Friday, November 16, 2012 - 4:15pm

A consortium of scientists, led by Bigelow Laboratory’s Ramunas Stepanauskas, has received a major award of services from the U. S. Department of Energy (DOE) Joint Genome Institute to perform single cell whole genome sequencing of over 300 deep subsurface microbes that have lived in isolation for millions of years.

The project, titled Enigmatic life underneath us: genomic analysis of deep subsurface microorganisms, is a multi-year collaboration between scientists at Bigelow Laboratory, Princeton University, New Mexico Institute of Mining and Technology, Desert Research Institute, Technical Research Center of Finland, University of Delaware, and Western Washington University.

“Although still in its infancy, research on deep subsurface microorganisms suggests that they constitute a major fraction of the living biomass on our planet and play significant roles in the global cycles of carbon and other elements,” Stepanauskas said.

“Our project takes advantage of the cutting-edge research tools at previously unimaginable scales to decode the mysteries of this vast, yet virtually unexplored environment right underneath us, potentially challenging many of our perceptions about life on Earth,” Stepanauskas said.

Bigelow Laboratory’s Single Cell Genomics Center employed its novel technology to extract and amplify DNA from individual, uncultured microbial cells that appear to thrive in miles-deep subsurface environments, which until recently were though to be devoid of life.
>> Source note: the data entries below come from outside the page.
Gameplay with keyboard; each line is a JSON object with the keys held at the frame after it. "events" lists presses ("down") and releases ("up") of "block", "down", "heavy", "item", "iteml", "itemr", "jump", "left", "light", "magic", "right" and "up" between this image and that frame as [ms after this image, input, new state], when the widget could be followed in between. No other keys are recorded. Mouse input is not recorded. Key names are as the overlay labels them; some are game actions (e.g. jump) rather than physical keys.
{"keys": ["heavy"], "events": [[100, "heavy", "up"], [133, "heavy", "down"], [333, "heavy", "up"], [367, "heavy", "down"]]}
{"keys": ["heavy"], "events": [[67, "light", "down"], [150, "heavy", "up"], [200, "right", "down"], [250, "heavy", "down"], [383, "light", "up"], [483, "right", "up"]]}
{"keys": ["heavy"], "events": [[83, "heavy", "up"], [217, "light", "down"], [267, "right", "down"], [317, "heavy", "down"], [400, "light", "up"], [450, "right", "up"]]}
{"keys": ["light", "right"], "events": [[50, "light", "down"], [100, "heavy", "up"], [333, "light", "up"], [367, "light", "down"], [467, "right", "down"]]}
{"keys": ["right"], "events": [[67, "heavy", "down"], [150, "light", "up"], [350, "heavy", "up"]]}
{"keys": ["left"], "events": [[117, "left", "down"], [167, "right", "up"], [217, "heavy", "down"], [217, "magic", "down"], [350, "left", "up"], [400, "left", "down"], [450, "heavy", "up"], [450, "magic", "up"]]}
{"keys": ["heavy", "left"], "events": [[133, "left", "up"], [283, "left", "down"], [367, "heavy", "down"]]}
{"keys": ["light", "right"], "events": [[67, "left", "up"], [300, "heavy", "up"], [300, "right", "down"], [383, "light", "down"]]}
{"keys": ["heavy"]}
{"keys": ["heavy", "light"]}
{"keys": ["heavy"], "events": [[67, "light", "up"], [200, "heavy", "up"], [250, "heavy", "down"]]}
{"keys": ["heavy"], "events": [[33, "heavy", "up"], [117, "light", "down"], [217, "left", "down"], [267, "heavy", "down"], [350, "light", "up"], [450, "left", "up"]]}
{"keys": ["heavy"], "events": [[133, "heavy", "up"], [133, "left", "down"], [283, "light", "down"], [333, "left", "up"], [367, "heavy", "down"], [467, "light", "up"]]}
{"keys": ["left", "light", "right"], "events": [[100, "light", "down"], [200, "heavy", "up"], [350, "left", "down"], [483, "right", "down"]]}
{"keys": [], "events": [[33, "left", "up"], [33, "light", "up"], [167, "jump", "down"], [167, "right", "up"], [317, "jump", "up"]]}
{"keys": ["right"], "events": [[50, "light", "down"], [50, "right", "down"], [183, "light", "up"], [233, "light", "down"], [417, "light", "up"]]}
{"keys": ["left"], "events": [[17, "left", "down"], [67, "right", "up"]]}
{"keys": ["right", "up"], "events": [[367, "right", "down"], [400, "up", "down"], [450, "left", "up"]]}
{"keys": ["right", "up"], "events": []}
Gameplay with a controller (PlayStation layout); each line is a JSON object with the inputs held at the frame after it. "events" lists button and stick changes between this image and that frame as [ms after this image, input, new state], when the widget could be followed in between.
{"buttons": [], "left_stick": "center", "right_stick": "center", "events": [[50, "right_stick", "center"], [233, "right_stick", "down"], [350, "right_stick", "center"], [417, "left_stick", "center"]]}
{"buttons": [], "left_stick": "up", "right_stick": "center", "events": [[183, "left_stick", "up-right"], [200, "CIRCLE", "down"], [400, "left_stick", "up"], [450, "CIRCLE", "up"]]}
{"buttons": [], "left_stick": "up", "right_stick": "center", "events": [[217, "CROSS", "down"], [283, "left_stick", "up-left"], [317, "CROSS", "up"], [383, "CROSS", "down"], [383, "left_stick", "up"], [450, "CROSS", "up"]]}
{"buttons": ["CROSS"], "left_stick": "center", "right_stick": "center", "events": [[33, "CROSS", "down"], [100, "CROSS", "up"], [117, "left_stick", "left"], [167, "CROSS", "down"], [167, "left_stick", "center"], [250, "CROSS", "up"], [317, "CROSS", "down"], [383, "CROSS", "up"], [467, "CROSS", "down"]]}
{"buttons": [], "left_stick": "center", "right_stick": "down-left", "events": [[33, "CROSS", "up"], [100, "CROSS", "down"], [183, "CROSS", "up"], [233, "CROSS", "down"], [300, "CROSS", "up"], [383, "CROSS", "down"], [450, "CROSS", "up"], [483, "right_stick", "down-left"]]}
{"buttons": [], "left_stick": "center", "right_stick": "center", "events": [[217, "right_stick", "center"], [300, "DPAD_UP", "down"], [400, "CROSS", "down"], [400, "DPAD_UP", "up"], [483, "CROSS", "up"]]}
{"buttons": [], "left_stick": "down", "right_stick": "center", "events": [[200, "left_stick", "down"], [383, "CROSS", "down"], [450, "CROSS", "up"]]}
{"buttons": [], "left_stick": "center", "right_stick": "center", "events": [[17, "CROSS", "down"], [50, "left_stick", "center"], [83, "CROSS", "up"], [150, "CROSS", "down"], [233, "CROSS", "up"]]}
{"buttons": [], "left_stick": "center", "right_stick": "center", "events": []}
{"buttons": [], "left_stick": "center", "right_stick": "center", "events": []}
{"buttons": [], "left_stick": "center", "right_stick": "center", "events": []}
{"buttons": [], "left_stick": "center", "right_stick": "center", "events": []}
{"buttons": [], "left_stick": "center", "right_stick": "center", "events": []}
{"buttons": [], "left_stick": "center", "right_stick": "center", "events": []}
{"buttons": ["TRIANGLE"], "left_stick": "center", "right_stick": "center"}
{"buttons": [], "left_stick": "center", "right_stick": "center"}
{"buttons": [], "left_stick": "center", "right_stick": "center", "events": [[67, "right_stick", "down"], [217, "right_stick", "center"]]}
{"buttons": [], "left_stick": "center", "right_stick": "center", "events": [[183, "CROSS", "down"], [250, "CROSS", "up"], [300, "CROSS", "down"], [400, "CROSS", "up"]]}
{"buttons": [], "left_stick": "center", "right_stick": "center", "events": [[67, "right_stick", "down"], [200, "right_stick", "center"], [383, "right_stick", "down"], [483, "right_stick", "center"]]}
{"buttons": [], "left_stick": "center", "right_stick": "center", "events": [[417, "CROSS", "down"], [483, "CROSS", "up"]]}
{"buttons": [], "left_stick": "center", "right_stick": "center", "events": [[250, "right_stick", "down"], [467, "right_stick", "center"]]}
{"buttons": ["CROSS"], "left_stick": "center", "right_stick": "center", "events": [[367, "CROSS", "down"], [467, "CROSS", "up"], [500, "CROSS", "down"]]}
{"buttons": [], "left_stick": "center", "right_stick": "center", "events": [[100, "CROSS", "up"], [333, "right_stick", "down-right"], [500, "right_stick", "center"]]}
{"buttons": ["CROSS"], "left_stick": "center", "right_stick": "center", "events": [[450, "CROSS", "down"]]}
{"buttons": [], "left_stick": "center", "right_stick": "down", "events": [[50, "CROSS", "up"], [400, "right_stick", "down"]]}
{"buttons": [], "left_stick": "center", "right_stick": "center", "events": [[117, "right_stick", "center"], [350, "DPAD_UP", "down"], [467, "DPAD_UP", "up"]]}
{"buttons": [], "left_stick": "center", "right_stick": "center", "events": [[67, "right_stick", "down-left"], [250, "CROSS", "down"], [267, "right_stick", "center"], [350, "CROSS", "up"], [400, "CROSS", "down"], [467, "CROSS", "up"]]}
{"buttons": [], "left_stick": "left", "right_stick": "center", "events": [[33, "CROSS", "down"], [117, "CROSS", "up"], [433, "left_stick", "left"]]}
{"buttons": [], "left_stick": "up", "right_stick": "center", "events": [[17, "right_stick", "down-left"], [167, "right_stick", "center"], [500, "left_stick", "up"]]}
Field study sites include the world’s deepest gold mines in South Africa; deep marine sediment and oceanic crust samples, and boreholes in Finland and Nevada. Initial characterization of microbes from this disparate mix of geographic locations suggests shared evolutionary histories over geological time scales.

“Subsurface microorganisms inhabit stable, energy-poor environments,” said Dr. TC Onstott, professor of geosciences at Princeton University and a key collaborator on this project. “These habitats constitute a kind of ‘microbial Galapagos,’ providing natural, long-term genetic records that can give us important perspectives on evolution, as well as unique information about the ecology and biogeochemical impact of deep surface microbial communities.”

The DOE sequencing project builds upon an earlier, multi-institutional grant from the Alfred P. Sloan Foundation to study “deep life,” which included funding for field sample collection and single cell DNA preparation and identification.

“We’re delighted to hear about the DOE award,” said Dr. Robert Hazen, director of the Sloan Foundation’s Deep Carbon Observatory. “This large-scale genomics effort will help us to achieve a transformational understanding of Earth’s deep carbon, an area where the Observatory’s interests intersect and benefit the mission of the DOE.”

The project will investigate the biochemical and evolutionary mechanisms by which microorganisms on the planet’s surface adapted to deep subsurface environments. This knowledge will help scientists to develop new avenues of carbon sequestration and alternative energy production for human benefit.